My understand is that all the "PO contrast doesnt add anything" in the ED/Rads literature is based on appendicitis mostly, and explicitly is in the setting of GIVING IV contrast, and the driving factor is increasing throughput in the ED and reducing costs. The problem is that this is then inappropriately extrapolated to other entities, in particular, SBO, and in situations where IV contrast is contraindicated. I wouldnt go as far as to say I disagree that it isnt "necessary" for the diagnosis of SBO....it isnt. Heck, a CT scan probably is barely even "necessary." But thats in a pretty idealized setting. The problem is that in the real world, the ED takes a half assed history, or the hospitalist does, at 2 in the morning, and then orders a non-con scan trying to find any diagnosis that they can foist on another service.
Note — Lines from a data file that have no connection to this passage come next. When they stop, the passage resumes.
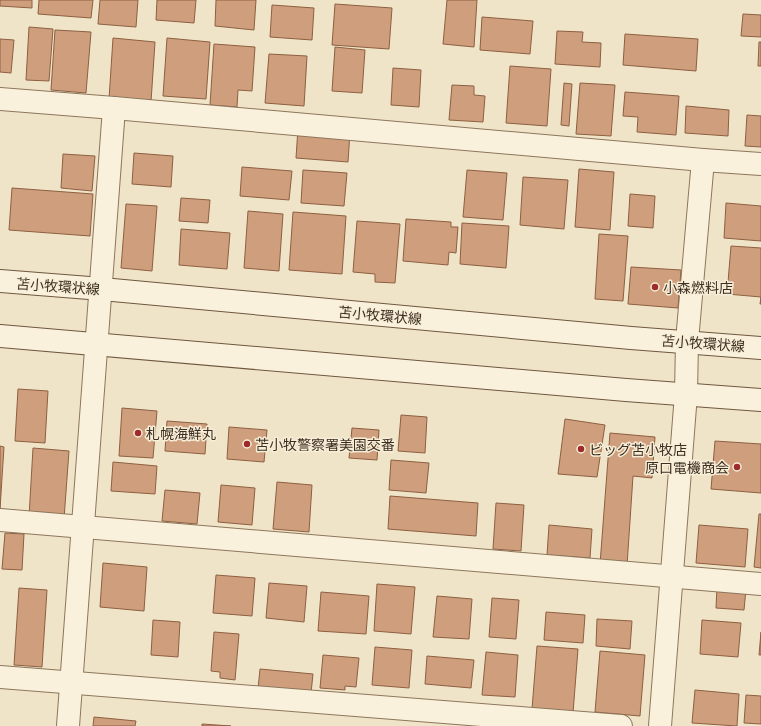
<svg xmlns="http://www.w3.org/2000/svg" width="761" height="726" viewBox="0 0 761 726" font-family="'Noto Serif','Noto Sans JP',serif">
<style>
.building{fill:#cf9f7d;stroke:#8d5f41}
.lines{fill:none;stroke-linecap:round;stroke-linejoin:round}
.street-casing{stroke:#8d765c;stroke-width:24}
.secondary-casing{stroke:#6f573f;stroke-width:24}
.street{stroke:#faf1dc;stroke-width:22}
.secondary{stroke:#faf1dc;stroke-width:22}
.poi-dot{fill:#9e2a2b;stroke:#f7eed8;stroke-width:1.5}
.labels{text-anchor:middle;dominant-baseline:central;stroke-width:3;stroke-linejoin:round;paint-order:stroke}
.street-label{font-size:14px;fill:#3d2e20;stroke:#f7eed8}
.poi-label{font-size:14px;fill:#3d2e20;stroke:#f7eed8;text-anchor:start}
</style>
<rect width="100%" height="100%" fill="#f0e4c8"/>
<g class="building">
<path d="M0,0H32V8L0,6Z"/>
<path d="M39,0H93L91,18L38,14Z"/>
<path d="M100,0H138L136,27L98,24Z"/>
<path d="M157,0H196L194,23L156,20Z"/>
<path d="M216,0H256L254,30L215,26Z"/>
<path d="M447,0H477L474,47L443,44Z"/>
<path d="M335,4L392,8L389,49L332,45Z"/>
<path d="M272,5L314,8L312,40L270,37Z"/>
<path d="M743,14L761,15V37L741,36Z"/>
<path d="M482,17L533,21L530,54L480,50Z"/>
<path d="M29,27L53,29L49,81L26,80Z"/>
<path d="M55,30L91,32L86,93L51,90Z"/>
<path d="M557,31L583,32L582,42L601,43L600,67L555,64Z"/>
<path d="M625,34L698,39L696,71L623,65Z"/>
<path d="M113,38L155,42L151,102L109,99Z"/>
<path d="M167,38L210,42L206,99L163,96Z"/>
<path d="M0,39L14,40L11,73L0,72Z"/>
<path d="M759,42H761V66H758Z"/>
<path d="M214,44L255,47L252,91L238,90L237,107L210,105Z"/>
<path d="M335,47L365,50L362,93L332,91Z"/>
<path d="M269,54L307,56L304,106L265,103Z"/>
<path d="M510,66L551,69L547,126L506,123Z"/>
<path d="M393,68L421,70L419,107L391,105Z"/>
<path d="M564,83L572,84L569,126L561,125Z"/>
<path d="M580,83L615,85L611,136L576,134Z"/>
<path d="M452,85L474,86V95L485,96L483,122L449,120Z"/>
<path d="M625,92L679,96L676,135L637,132L638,117L623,116Z"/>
<path d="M686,106L729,110L728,136L685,133Z"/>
<path d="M747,115L761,116V147L745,146Z"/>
<path d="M298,128L350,132L348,162L296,158Z"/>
<path d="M134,153L173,156L171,187L132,184Z"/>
<path d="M63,154L95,156L92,191L61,188Z"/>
<path d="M242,167L292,171L289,200L240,196Z"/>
<path d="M579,169L614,172L610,230L575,227Z"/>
<path d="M303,170L347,173L344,206L301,203Z"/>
<path d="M467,170L507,173L503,220L463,217Z"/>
<path d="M523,177L568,180L564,229L520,225Z"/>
<path d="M12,188L93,194L90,236L9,230Z"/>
<path d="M630,194L655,196L653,228L628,226Z"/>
<path d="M181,198L210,200L208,223L179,221Z"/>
<path d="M726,203L761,206V241L724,238Z"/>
<path d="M126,204L157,206L152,271L121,268Z"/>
<path d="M248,211L283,214L279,271L244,268Z"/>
<path d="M293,212L346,216L342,274L289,270Z"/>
<path d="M406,219L451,222V227H458L456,253L449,252L448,265L403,261Z"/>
<path d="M357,221L400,224L395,283L375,282V274L353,272Z"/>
<path d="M462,223L509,226L506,268L460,264Z"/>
<path d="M181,229L230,233L227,269L179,265Z"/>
<path d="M599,234L628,236L623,301L595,299Z"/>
<path d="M731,246L761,248V304H760L761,297L727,294Z"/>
<path d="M631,267L681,270L678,308L628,304Z"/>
<path d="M18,389L48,391L45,443L15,441Z"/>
<path d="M122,408L157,411L153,458L119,456Z"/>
<path d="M401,415L427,417L425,453L398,451Z"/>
<path d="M565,419L605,425L597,477L558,474Z"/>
<path d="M167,421L207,424L205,454L165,451Z"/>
<path d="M229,427L267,430L264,462L227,459Z"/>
<path d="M352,428L379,430L377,460L349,458Z"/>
<path d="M610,433L655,437L652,478L633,476L627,566L600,564Z"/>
<path d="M715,441L761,444V493L711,489Z"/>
<path d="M0,446L4,447L0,509Z"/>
<path d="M33,448L69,451L64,519L29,517Z"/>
<path d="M391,460L429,463L426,493L389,490Z"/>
<path d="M113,462L157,466L155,494L111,491Z"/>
<path d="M277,482L312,485L309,532L273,529Z"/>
<path d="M221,485L255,488L252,525L218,522Z"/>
<path d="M165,490L200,493L197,524L162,521Z"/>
<path d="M390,496L478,503L476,536L388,529Z"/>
<path d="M496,503L524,505L521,551L493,549Z"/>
<path d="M759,514H761V568L754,567Z"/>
<path d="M549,525L592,529L590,558L547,555Z"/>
<path d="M699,525L748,529L745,567L696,563Z"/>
<path d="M5,533L24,534L22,570L2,569Z"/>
<path d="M103,563L147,567L144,611L100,607Z"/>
<path d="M216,575L255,578L252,616L213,613Z"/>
<path d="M269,583L307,586L304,622L266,618Z"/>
<path d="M377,584L415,587L411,634L374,631Z"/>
<path d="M717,587L746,589L744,610L716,608Z"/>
<path d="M19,588L47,590L42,667L14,665Z"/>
<path d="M321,592L369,596L366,634L318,631Z"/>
<path d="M437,596L472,599L469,639L433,637Z"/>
<path d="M492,598L519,600L516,639L489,637Z"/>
<path d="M546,612L585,615L583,643L544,640Z"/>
<path d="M597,619L632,621L630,649L596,646Z"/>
<path d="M153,620L180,622L178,657L151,655Z"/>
<path d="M702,620L741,623L738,657L700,654Z"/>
<path d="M214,632L239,634L235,680L220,678V672L211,671Z"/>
<path d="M761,632V655H759Z"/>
<path d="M537,646L578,649L573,713L532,709Z"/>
<path d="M375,647L412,650L409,688L372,685Z"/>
<path d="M600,651L645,655L640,716L595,712Z"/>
<path d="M486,652L518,655L515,697L482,695Z"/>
<path d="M323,655L359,658L356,687L345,686V690L320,688Z"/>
<path d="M427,656L474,660L471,688L425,684Z"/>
<path d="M260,669L313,674L311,693L258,689Z"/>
<path d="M695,690L739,694L737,726L692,723Z"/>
<path d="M746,695L761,696V724L744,723Z"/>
<path d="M94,717L136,721L135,726H93Z"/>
<path d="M202,724L231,726H202Z"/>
</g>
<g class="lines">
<g class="street-casing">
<g id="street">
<path d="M0,99L114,108L703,160L761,164"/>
<path d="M0,520L761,584"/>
<path d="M0,677L621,726"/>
<path d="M68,726L114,108"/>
<path d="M660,726L686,394L687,341L703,160"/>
</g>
</g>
<g class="secondary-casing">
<g id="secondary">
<path d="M0,281L102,289L631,338L761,348"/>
<path d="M0,336L626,390L761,400"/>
</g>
</g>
<use href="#street" class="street"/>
<use href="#secondary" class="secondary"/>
</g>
<g class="poi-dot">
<circle cx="655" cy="287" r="4"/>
<circle cx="138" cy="433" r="4"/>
<circle cx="247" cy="444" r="4"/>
<circle cx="581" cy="449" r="4"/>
<circle cx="737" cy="467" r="4"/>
</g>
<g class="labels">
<g class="street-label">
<text transform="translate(58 286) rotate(4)">苫小牧環状線</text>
<text transform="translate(380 315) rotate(5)">苫小牧環状線</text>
<text transform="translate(703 343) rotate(4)">苫小牧環状線</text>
</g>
<g class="poi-label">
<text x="663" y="287">小森燃料店</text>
<text x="146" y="433">札幌海鮮丸</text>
<text x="255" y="444">苫小牧警察署美園交番</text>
<text x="589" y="449">ビッグ苫小牧店</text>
<text x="729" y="467" text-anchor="end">原口電機商会</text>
</g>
</g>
</svg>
Like general surgery!

So, no, if you take a good history, a KUB is probably enough, or an IV contrast scan. But if you are a medicine doc, and you've got someone who is having diarrhea and abd pain, and you are just ordering a scattershot CT scan, PO contrast is crucial. It can convincingly rule out a SBO. Non-con scans routinely are read as "cannot exclude SBO," because sometimes small bowel is just dilated for whatever reason, peristalsis, etc.

This is a bit of a rant, but PO contrast can remove SBO from the DDx when its unclear, and can be used to treat a SBO quite efficaciously in some settings, so if you are in doubt, get it. And dont listen to the ED/rads when they try to tell you the evidence doesnt support it...they are misinterpreting the evidence.

A rad will rarely try to prevent you from getting PO contrast, but the most important reason it's not better for SBO because it throws off one's ability to evaluate subtle attenuation differences in the bowel wall.

Noncon scans really should not be read as "cannot rule out SBO" unless ileus is on the differential... and even then the two are usually differentiable.
It would seem unlikely that PO contrast would make a practical difference in this setting (the PO contrast in a setting of hypomotility takes it sweet time to the cecum, obv).
It won't help much between "low grade" SBO vs ileus.

PO contrast is most helpful for differentiating bowel from non-bowel, esp in the postop abdomen and pelvis. That's when the rad wishes it was on board.